IndyGo has been holding public meetings, and the riders showed up in force to bitch. Reading the Indy Star account kind of reminds me of hearing my 4-year-old whine when I turn the TV off.

But in the end, emotion -- not figures -- seemed to rule the day.

Several riders shared stories about how they depend on the bus to get to work, school, grocery stores and doctors' offices.

"It took me an hour and a half to get from my house to Washington (Street to catch the bus)," said regular IndyGo rider Nora Wright, her voice shaking with anger. "I don't think that's right."

Another asked in amazement: "You expect us, the poor and disabled, to pay more while you actually make the service worse?"

I remind my little girl, "You just got a gift of watching some TV. You should be saying 'thank you', not stomping your feet and pouting".

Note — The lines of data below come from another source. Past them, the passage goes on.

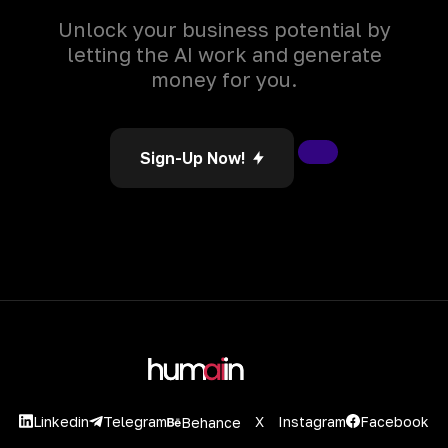
Unlock your business potential by
letting the AI work and generate
money for you.
Sign-Up Now!
Linkedin
X
Instagram
Facebook
Telegram
Behance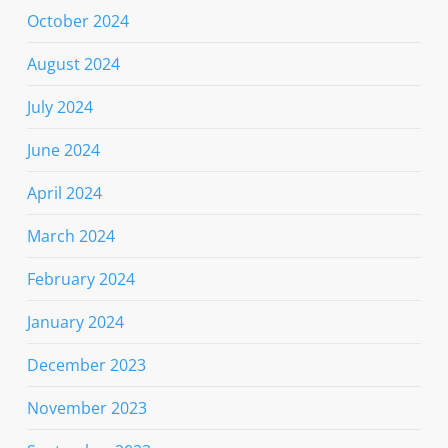
October 2024
August 2024
July 2024
June 2024
April 2024
March 2024
February 2024
January 2024
December 2023
November 2023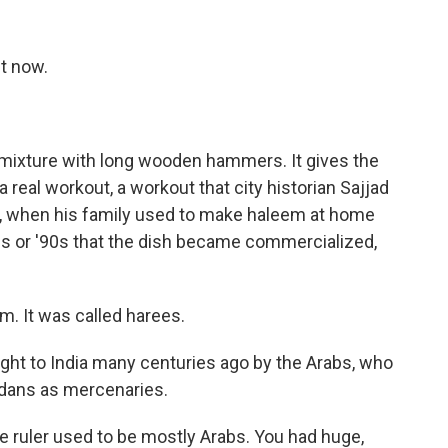
t now.
ixture with long wooden hammers. It gives the
a real workout, a workout that city historian Sajjad
, when his family used to make haleem at home
0s or '90s that the dish became commercialized,
. It was called harees.
ht to India many centuries ago by the Arabs, who
dans as mercenaries.
 ruler used to be mostly Arabs. You had huge,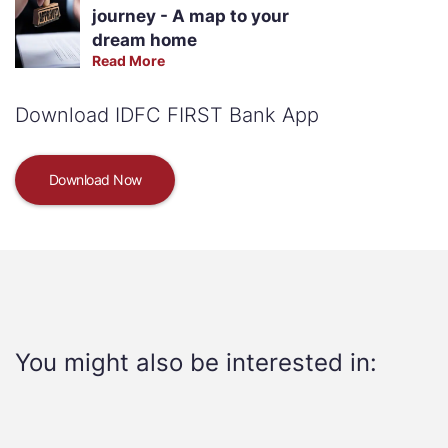
journey - A map to your
dream home
Read More
Download IDFC FIRST Bank App
Download Now
You might also be interested in: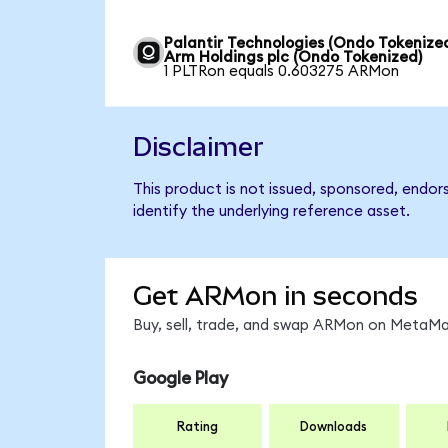
Palantir Technologies (Ondo Tokenized
Arm Holdings plc (Ondo Tokenized)
1 PLTRon equals 0.603275 ARMon
Disclaimer
This product is not issued, sponsored, endor
identify the underlying reference asset.
Get ARMon in seconds
Buy, sell, trade, and swap ARMon on MetaMas
Google Play
Rating
Downloads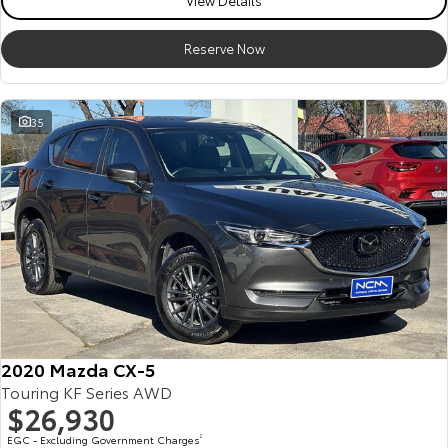
View Details
Reserve Now
35
2020 Mazda CX-5
Touring KF Series AWD
$26,930
EGC - Excluding Government Charges
2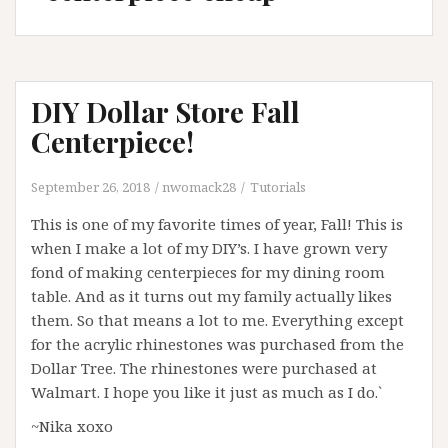
DIY Dollar Store Fall
Centerpiece!
September 26, 2018
nwomack28
Tutorials
This is one of my favorite times of year, Fall! This is
when I make a lot of my DIY’s. I have grown very
fond of making centerpieces for my dining room
table. And as it turns out my family actually likes
them. So that means a lot to me. Everything except
for the acrylic rhinestones was purchased from the
Dollar Tree. The rhinestones were purchased at
Walmart. I hope you like it just as much as I do.`
~Nika xoxo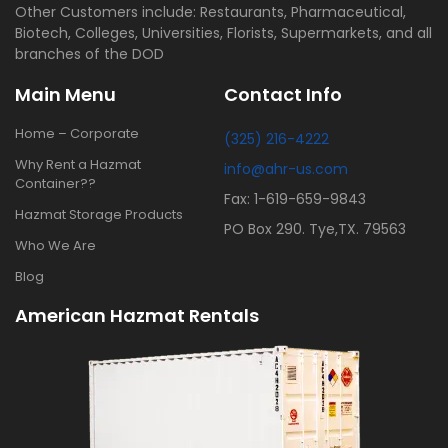
Other Customers include: Restaurants, Pharmaceutical,
Biotech, Colleges, Universities, Florists, Supermarkets, and all
branches of the DOD
Main Menu
Contact Info
Home – Corporate
(325) 216-4222
Why Rent a Hazmat
info@ahr-us.com
Container??
Fax: 1-619-659-9843
Hazmat Storage Products
PO Box 290. Tye,TX. 79563
Who We Are
Blog
American Hazmat Rentals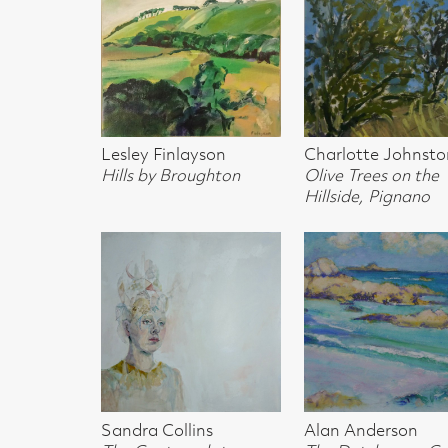
Hillside, Pignano
north-west coas
Sandra Collins
Alan Anderson
Gregor Smith
The Contemplater
The Dutchmans Cap &
Torridon Mount
(sold)
Lunga from north-west
coast Iona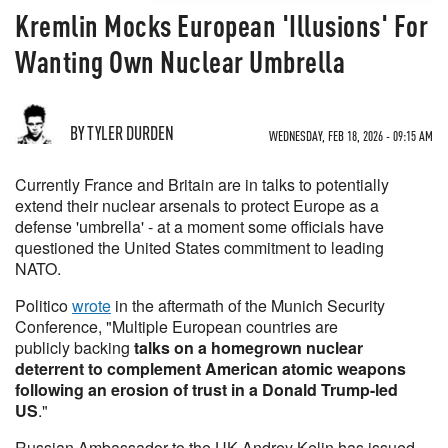
Kremlin Mocks European 'Illusions' For
Wanting Own Nuclear Umbrella
BY TYLER DURDEN
WEDNESDAY, FEB 18, 2026 - 09:15 AM
Currently France and Britain are in talks to potentially
extend their nuclear arsenals to protect Europe as a
defense 'umbrella' - at a moment some officials have
questioned the United States commitment to leading
NATO.
Politico
wrote
in the aftermath of the Munich Security
Conference, "Multiple European countries are
publicly backing
talks on a homegrown nuclear
deterrent to complement American atomic weapons
following an erosion of trust in a Donald Trump-led
US
."
Russian Ambassador to the UK Andrey Kelin has issued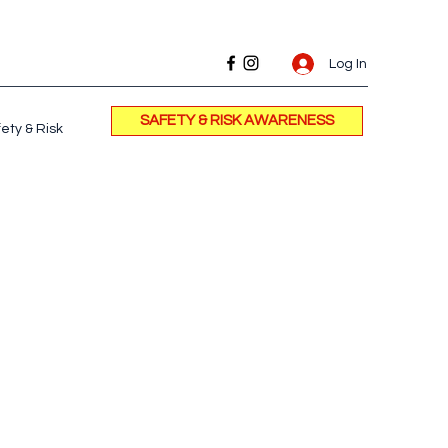
Log In
SAFETY & RISK AWARENESS
ety & Risk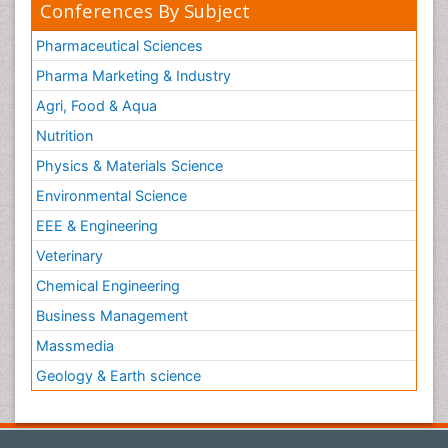
Conferences By Subject
Pharmaceutical Sciences
Pharma Marketing & Industry
Agri, Food & Aqua
Nutrition
Physics & Materials Science
Environmental Science
EEE & Engineering
Veterinary
Chemical Engineering
Business Management
Massmedia
Geology & Earth science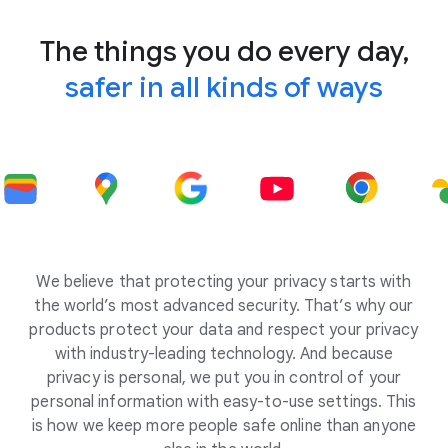
The things you do every day,
safer in all kinds of ways
We believe that protecting your privacy starts with
the world’s most advanced security. That’s why our
products protect your data and respect your privacy
with industry-leading technology. And because
privacy is personal, we put you in control of your
personal information with easy-to-use settings. This
is how we keep more people safe online than anyone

The vast majority of citizens do not ride the bus, yet all pay taxes to subsidize the rides of a few. I don't think I've ever seen an example of a bus rider acknowledging the gift they get from the taxpayers. Not a gift? Pay for the full cost of your fair share of the operation, and it ceases to be a gift, when the riders pay a fare such that the operating budget requires zero tax dollars. Here's the telling quote:
They explained that the door-to-door paratransit service, known as Open Door, is far more expensive to operate than fixed-route service -- $35 per passenger versus about $4.

So, what are the fares for these rides? Per IndyGo's website:

Single ride: $1.75 (free ride of $2.25 per ride)
Half fare for those over 65, disabled, or under 18: $.85 (free ride of $3.15 per ride)
Open Door: $3.50 (free ride of $31.50 per ride!)

So, IndyGo is proposing to raise the fares? Great! It's about time. IndyGo loses money every time somebody hops aboard. Time to go the whole route towards fiscal solvency and sustainability. Pay for what you take.

Either that, or acknowledge the gift the taxpayers are giving and quit acting like 4-year-olds. This entitlement attitude is killing our country.